### Problem requirements
Beginning with the line that contains "Marked abnormality: calcifications, morphology", retype the entries below exactly, ending with the line that contains "Outlined on this slice (semi-automatically". Leave out any pictures.
──────
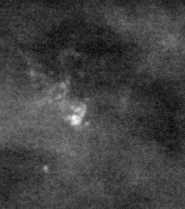
Cropped region of a digitized screen-film mammogram centred on a radiologist-marked abnormality, left breast, CC view, BI-RADS breast density category 2 (scale 1–4).
Marked abnormality: calcifications, morphology pleomorphic, distribution regional; BI-RADS assessment category 4; pathology (as recorded): benign.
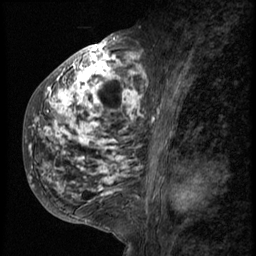
Breast MRI (dynamic contrast-enhanced), one sagittal slice. Slice 29 of 58 in the series (ordered by position). 3 images stored at this slice position (order not interpretable as contrast timing). 1.5 T. TE 4.2 ms, TR 9 ms. 2.5 mm slice thickness. 256 × 256 image matrix, field of view 180 × 180 mm. Patient: female, 50 years. From the clinical record (not read from this slice): setting: breast cancer imaged before/during neoadjuvant chemotherapy; receptor status: triple-negative.
Outlined on this slice (semi-automatically segmented with operator editing):
- analysis volume of interest (the breast-tissue region the enhancement analysis was run in; not a lesion): bounding box [x1, y1, x2, y2] px = [24, 48, 153, 214]
- tumour enhancement mask (voxels above the 140 % enhancement threshold inside the analysis volume of interest): [30, 48, 151, 199]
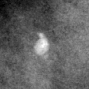
Region of interest cut from a scanned film mammogram (one marked finding); right breast; CC view.
Calcifications, morphology coarse; BI-RADS assessment category 2; benign without callback (not worked up further).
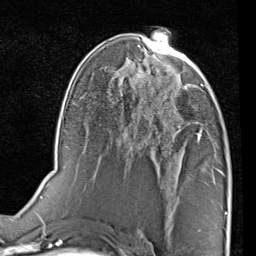
Breast MRI (dynamic contrast-enhanced), one axial slice. Slice 45 of 80 in the series (ordered by position). Cropped to one breast. Dynamic contrast-enhanced series, time point 2 of 7 at this slice position (early post-contrast). 1.5 T. TE 2 ms, TR 5.1 ms. 256 × 256 image matrix, field of view 180 × 180 mm. Female patient.
Structures marked on this image (semi-automatically segmented with operator editing):
- enhancing-tissue mask used for the functional tumour volume (all voxels passing the contrast-enhancement thresholds inside the analysis volume; usually the tumour): box from (x=184, y=75) to (x=210, y=142) px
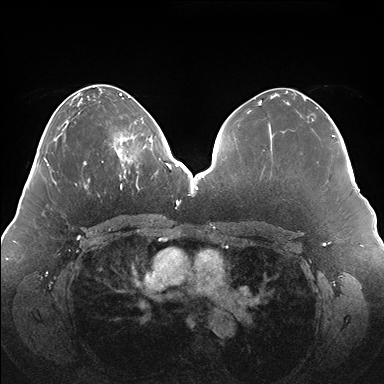
Breast MRI (dynamic contrast-enhanced), one axial slice; slice 62 of 176 in the series (ordered by position); dynamic contrast-enhanced series, time point 2 of 7 at this slice position (early post-contrast); 1.5 T; TE 1.5 ms, TR 4.1 ms; 1.1 mm slice thickness; 384 × 384 image matrix, field of view 380 × 380 mm. Female patient.
Outlined on this slice (semi-automatic segmentation, software-assisted and operator-edited):
- enhancing-tissue mask used for the functional tumour volume (all voxels passing the contrast-enhancement thresholds inside the analysis volume; usually the tumour): bounding box (x1, y1, x2, y2) in pixels: (113, 119, 150, 180)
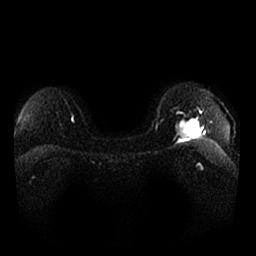
Breast MRI, one axial slice; slice 16 of 25 in the series (ordered by position); diffusion-weighted series; image 2 of 4 stored at this slice position (different b-values; order by instance number); 1.5 T; 4 mm slice thickness; 256 × 256 image matrix, field of view 340 × 340 mm. Female patient.
Structures marked on this image (expert manual segmentation):
- tumour on diffusion-weighted imaging: bounding box [x1, y1, x2, y2] px = [176, 118, 201, 139]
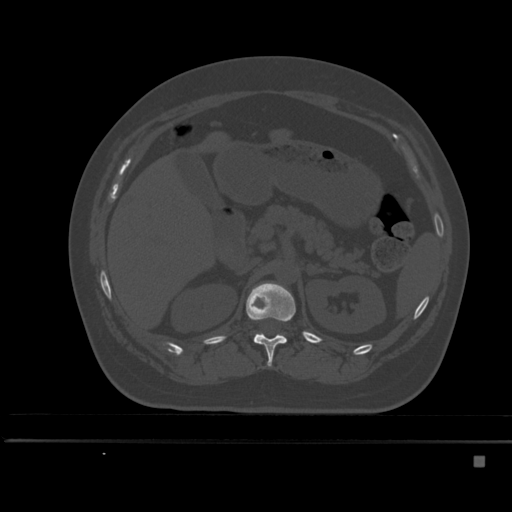
CT including the spine, one axial slice; position 209 of 495 along the scan axis; bone window (W 1800 / L 400 HU); 1.5 mm slice thickness; 512 × 512 image matrix, field of view 404 × 404 mm. Patient: female, 33 years. From the clinical record (not read from this slice): primary cancer: breast; vertebrae with lytic lesions (as recorded): T1.
Structures marked on this image (semi-automatically segmented with operator editing):
- L1 vertebra: box from (x=254, y=335) to (x=256, y=338) px
- T12 vertebra: (x=246, y=282)–(x=296, y=367)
──────
### Answer space
Marked abnormality: calcifications, morphology pleomorphic, distribution regional; BI-RADS assessment category 4; pathology (as recorded): benign.
Breast MRI (dynamic contrast-enhanced), one sagittal slice. Slice 29 of 58 in the series (ordered by position). 3 images stored at this slice position (order not interpretable as contrast timing). 1.5 T. TE 4.2 ms, TR 9 ms. 2.5 mm slice thickness. 256 × 256 image matrix, field of view 180 × 180 mm. Patient: female, 50 years. From the clinical record (not read from this slice): setting: breast cancer imaged before/during neoadjuvant chemotherapy; receptor status: triple-negative.
Outlined on this slice (semi-automatically segmented with operator editing):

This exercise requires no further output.